Information given section start

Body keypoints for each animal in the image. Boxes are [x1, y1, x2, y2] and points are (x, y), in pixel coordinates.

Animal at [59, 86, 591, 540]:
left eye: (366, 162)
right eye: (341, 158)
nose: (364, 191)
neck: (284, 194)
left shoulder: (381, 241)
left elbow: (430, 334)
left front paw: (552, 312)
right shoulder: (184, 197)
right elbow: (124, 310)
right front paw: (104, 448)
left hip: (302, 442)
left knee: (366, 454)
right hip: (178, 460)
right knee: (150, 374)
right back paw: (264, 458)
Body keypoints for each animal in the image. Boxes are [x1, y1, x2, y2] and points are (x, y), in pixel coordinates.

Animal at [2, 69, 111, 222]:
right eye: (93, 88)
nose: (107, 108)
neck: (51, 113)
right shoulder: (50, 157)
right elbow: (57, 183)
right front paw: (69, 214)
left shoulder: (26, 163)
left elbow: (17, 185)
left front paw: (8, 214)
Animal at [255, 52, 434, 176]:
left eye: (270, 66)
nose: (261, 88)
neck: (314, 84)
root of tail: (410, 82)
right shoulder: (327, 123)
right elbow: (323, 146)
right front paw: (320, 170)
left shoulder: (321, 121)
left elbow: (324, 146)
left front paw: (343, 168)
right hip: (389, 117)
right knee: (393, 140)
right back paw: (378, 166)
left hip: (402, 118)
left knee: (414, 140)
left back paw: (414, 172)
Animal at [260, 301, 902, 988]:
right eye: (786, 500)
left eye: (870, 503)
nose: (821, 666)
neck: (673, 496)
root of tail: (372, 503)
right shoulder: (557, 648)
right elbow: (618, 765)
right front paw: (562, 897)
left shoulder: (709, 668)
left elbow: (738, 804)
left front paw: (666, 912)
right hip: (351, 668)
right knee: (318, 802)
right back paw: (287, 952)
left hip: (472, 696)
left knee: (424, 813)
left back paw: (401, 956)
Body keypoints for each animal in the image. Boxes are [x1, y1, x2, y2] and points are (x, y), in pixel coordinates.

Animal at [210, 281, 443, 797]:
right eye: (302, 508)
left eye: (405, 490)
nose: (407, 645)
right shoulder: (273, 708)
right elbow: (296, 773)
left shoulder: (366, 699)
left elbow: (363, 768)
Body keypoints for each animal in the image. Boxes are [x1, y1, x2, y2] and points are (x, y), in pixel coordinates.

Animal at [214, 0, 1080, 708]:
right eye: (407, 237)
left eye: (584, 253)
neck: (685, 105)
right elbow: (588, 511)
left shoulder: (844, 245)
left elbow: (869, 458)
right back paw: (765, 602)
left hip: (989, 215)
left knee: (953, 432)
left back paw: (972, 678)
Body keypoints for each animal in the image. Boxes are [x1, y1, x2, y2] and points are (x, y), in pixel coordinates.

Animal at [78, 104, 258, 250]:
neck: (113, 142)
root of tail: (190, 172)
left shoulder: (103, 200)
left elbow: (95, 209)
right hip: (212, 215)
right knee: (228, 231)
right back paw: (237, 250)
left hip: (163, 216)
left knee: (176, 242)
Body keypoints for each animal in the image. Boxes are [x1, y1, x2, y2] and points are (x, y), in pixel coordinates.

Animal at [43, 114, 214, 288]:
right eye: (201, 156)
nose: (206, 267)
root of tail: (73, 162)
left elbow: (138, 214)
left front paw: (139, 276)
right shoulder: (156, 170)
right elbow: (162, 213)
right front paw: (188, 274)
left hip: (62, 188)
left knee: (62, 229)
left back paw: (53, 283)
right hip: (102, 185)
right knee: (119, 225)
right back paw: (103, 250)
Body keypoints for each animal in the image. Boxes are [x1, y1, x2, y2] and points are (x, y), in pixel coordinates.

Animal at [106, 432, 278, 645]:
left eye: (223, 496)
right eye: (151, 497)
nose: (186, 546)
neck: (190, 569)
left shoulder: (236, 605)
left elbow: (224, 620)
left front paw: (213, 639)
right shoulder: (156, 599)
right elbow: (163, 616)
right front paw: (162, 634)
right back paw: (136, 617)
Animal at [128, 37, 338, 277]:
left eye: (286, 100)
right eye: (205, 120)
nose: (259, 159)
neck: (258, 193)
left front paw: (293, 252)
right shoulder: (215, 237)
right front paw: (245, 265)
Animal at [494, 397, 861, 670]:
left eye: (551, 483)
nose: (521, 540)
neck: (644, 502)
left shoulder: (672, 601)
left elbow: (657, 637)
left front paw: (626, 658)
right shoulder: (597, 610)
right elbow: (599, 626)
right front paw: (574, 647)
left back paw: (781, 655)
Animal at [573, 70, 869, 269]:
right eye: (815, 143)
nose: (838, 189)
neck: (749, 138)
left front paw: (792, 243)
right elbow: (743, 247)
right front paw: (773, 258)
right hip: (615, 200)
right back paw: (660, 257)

Information given section end

■ Work instruction ■
Take the entries above and copy them exactly from the first line through the line with "right front paw: (104, 448)"; leave out every line after it.

■ Worked solution ■
Body keypoints for each animal in the image. Boxes are [x1, y1, x2, y2] and points are (x, y), in pixel coordinates.

Animal at [59, 86, 591, 540]:
left eye: (366, 162)
right eye: (341, 158)
nose: (364, 191)
neck: (284, 194)
left shoulder: (381, 241)
left elbow: (430, 334)
left front paw: (552, 312)
right shoulder: (184, 197)
right elbow: (124, 310)
right front paw: (104, 448)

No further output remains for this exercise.